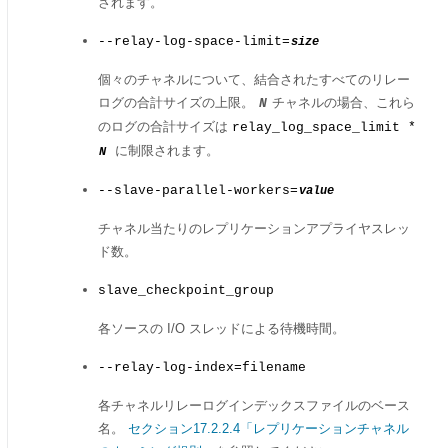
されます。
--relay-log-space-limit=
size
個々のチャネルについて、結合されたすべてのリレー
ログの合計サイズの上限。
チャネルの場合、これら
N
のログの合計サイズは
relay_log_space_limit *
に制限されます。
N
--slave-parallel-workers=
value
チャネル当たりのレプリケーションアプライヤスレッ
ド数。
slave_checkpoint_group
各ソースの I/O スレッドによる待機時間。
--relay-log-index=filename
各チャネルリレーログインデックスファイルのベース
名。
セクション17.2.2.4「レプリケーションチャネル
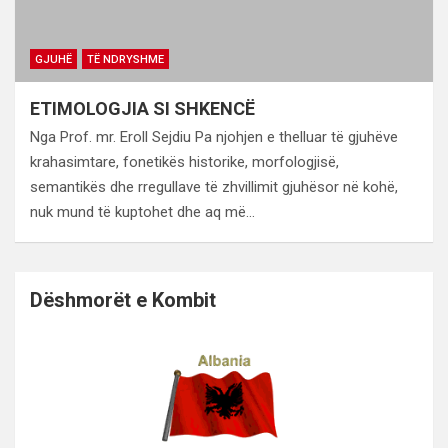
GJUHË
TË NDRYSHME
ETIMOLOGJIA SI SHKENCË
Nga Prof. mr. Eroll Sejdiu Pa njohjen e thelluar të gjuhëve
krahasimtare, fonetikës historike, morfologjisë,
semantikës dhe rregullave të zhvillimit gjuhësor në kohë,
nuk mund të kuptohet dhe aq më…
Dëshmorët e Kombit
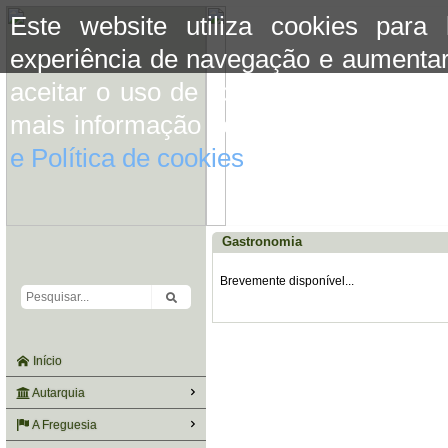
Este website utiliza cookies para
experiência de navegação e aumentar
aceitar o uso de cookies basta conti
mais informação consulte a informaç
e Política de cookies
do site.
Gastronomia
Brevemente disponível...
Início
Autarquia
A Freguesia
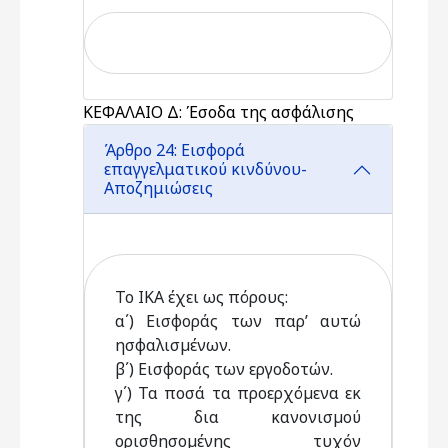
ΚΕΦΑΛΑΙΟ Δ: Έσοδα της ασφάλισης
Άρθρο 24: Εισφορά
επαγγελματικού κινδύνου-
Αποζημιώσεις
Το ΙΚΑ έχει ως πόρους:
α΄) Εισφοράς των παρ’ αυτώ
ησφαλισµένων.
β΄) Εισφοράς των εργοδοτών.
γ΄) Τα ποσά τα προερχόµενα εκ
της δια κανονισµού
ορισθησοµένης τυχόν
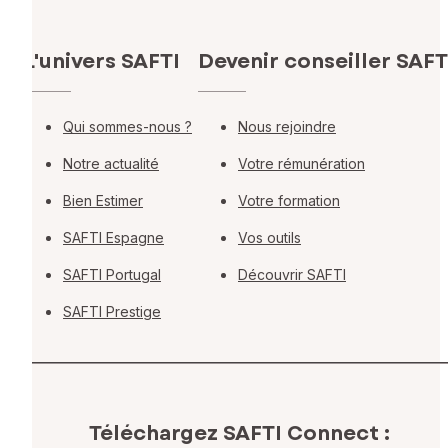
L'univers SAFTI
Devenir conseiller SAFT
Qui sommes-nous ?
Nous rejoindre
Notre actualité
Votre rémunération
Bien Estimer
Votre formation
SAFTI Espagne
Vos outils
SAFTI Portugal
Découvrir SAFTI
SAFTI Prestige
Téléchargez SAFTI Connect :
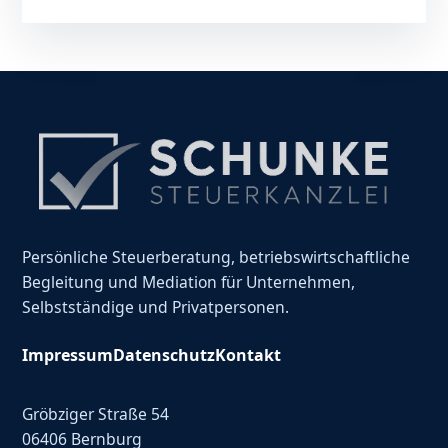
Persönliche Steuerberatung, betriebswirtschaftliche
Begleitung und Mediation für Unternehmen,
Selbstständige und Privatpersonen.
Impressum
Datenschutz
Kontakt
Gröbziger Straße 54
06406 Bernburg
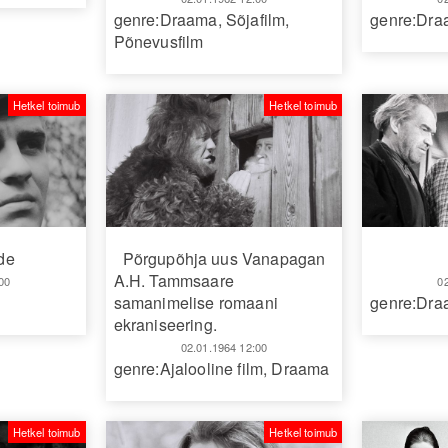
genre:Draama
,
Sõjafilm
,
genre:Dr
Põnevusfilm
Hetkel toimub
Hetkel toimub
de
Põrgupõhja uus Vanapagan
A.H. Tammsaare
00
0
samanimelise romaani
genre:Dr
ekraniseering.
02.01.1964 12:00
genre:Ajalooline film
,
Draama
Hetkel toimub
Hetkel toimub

******************************

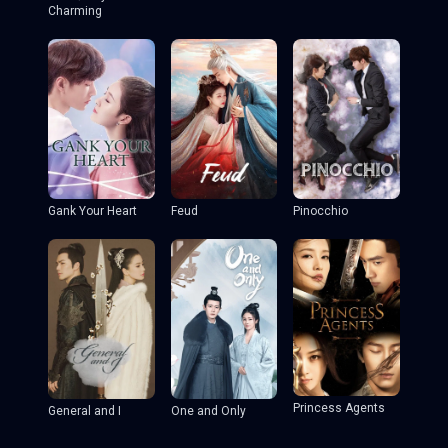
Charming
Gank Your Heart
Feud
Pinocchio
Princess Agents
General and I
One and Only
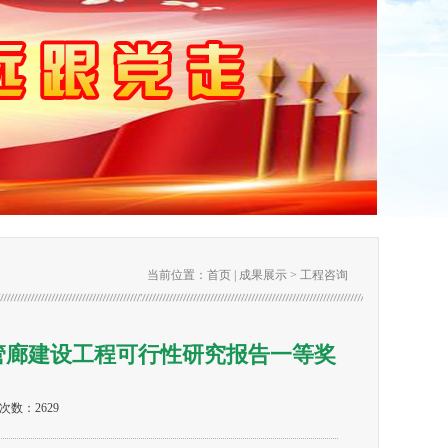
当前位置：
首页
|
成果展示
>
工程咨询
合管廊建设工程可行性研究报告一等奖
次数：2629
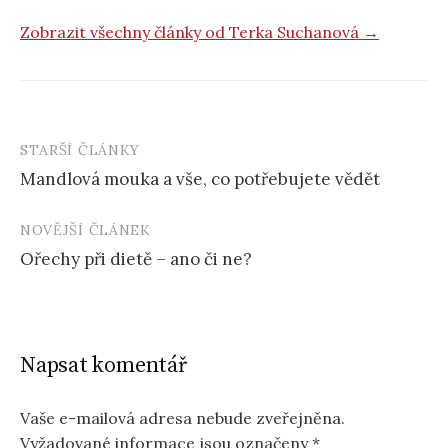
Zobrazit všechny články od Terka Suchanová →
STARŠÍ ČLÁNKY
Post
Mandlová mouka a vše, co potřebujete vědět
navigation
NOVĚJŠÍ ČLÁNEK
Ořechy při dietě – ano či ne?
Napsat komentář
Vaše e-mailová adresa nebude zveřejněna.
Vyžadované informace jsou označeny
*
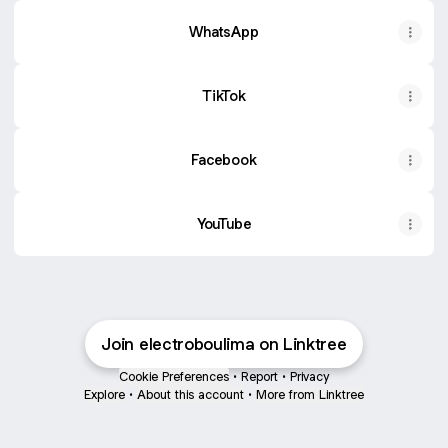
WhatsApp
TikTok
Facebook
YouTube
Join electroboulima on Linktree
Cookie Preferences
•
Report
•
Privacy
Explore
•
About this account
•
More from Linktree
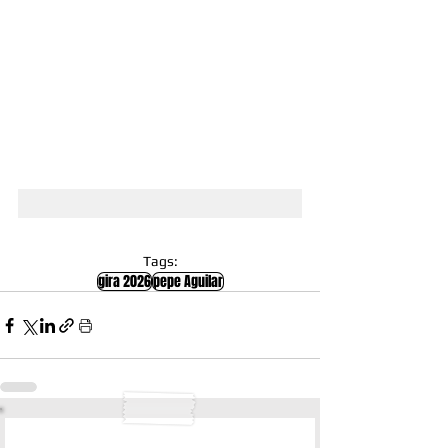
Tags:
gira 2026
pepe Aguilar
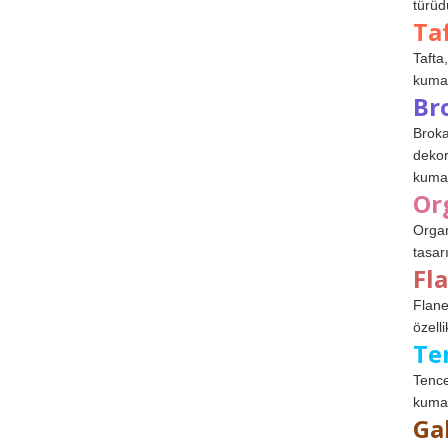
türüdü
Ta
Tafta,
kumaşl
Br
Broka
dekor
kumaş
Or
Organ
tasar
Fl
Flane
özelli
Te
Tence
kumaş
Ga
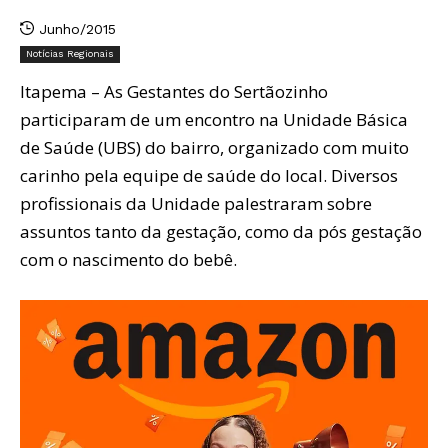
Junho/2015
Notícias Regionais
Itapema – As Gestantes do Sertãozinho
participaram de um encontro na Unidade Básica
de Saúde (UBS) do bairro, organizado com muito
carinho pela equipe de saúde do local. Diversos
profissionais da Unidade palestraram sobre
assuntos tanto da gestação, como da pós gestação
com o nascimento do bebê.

******************************

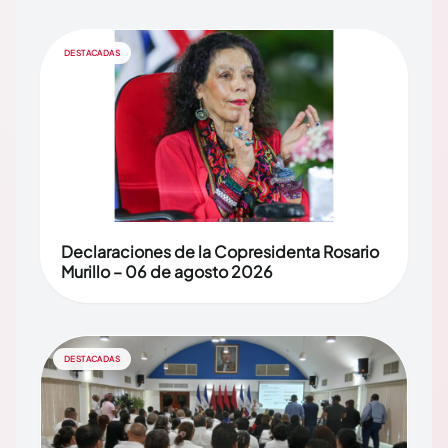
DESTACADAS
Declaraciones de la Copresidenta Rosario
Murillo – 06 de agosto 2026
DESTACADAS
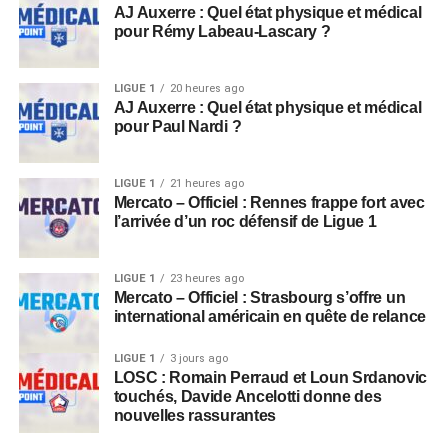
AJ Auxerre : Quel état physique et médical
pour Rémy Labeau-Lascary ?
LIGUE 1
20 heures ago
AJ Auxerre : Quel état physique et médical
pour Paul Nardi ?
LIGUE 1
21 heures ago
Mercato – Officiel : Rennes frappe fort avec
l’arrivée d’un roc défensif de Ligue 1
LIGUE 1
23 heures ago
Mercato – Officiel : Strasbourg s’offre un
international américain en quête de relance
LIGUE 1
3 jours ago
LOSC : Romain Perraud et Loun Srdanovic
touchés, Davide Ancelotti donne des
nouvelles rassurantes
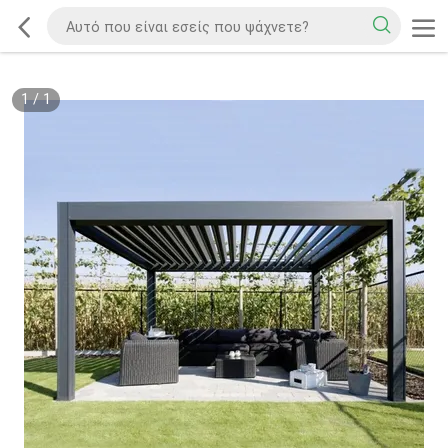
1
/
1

******************************

◆ **Exercise**
Look through the material for "genre". Copy each line that has it.

◆ **Solution below**
genre:Draama
genre:Dr
genre:Dr
genre:Ajalooline film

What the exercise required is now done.